▸ WHAT TO DO
The answer must be exactly the lines from the one containing "294 310 4.63" through the end of the material, with both ends kept and no other lines.

━━━━━━━━

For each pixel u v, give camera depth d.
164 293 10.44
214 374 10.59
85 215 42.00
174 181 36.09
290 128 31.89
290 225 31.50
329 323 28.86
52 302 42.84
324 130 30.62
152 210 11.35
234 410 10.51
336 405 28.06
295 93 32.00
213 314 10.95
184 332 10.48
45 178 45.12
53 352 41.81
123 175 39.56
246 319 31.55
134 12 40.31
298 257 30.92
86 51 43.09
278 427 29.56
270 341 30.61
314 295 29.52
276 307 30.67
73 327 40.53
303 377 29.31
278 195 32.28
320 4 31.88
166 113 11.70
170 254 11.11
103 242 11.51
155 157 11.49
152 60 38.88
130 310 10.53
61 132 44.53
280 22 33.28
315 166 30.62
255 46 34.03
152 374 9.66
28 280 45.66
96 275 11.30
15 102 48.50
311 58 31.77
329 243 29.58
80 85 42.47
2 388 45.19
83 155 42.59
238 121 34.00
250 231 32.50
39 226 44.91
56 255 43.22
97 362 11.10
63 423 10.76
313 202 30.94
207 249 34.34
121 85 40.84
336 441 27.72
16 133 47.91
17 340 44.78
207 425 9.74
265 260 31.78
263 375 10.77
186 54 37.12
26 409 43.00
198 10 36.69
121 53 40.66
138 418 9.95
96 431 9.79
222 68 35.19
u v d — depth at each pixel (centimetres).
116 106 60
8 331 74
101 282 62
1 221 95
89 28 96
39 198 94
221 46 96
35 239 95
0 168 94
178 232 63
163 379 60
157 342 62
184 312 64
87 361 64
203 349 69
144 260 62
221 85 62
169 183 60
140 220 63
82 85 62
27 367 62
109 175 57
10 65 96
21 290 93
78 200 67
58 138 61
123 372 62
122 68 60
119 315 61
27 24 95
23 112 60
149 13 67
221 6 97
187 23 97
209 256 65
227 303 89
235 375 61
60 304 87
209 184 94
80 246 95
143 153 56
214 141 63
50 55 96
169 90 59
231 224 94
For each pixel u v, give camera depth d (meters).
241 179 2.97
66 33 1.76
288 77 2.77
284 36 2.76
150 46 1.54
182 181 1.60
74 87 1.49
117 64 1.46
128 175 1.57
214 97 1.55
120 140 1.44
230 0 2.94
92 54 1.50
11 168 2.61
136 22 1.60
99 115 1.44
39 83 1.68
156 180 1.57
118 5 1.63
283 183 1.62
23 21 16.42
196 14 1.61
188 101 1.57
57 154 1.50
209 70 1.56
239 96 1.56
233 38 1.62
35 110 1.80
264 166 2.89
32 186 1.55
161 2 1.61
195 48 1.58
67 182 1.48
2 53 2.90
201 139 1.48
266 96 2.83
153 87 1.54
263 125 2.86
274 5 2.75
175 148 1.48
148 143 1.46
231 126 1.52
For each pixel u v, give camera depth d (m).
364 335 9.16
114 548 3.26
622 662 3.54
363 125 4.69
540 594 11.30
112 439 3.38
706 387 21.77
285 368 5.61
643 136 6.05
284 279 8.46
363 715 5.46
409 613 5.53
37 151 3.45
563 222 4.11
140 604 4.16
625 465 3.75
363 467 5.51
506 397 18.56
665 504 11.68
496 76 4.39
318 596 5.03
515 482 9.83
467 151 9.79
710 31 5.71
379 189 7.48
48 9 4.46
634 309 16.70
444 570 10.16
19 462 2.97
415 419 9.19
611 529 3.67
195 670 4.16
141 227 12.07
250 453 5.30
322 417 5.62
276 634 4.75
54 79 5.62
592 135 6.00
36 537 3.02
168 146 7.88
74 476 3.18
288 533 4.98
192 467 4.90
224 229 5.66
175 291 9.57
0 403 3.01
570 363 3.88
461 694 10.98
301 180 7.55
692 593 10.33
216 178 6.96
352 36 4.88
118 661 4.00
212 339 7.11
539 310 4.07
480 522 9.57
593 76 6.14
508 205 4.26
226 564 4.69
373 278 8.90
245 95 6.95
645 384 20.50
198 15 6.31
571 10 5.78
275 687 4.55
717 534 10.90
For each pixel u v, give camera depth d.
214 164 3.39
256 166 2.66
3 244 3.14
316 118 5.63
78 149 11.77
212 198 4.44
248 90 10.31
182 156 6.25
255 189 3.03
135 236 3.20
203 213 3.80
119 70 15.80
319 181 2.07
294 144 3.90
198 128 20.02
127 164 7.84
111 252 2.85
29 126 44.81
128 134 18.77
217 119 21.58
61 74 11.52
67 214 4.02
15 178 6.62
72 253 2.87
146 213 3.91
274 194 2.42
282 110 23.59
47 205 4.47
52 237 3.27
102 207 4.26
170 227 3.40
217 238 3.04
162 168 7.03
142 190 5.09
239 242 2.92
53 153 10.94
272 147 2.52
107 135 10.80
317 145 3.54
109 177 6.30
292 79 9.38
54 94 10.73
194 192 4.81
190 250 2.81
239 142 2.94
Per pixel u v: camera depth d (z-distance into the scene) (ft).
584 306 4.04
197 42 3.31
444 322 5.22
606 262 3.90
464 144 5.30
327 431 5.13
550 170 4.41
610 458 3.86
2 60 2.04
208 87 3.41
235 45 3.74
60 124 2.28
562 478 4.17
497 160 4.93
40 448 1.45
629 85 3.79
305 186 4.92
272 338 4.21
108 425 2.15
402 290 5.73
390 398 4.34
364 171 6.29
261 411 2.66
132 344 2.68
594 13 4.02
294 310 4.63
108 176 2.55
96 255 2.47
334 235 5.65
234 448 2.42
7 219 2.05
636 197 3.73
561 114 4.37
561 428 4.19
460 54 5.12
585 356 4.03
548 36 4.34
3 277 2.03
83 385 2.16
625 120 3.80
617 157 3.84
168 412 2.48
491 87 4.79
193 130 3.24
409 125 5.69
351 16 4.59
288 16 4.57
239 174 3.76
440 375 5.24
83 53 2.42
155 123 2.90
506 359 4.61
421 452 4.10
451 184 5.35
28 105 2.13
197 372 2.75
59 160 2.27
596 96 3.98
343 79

━━━━━━━━

▸ WRITTEN SOLUTION
294 310 4.63
108 176 2.55
96 255 2.47
334 235 5.65
234 448 2.42
7 219 2.05
636 197 3.73
561 114 4.37
561 428 4.19
460 54 5.12
585 356 4.03
548 36 4.34
3 277 2.03
83 385 2.16
625 120 3.80
617 157 3.84
168 412 2.48
491 87 4.79
193 130 3.24
409 125 5.69
351 16 4.59
288 16 4.57
239 174 3.76
440 375 5.24
83 53 2.42
155 123 2.90
506 359 4.61
421 452 4.10
451 184 5.35
28 105 2.13
197 372 2.75
59 160 2.27
596 96 3.98
343 79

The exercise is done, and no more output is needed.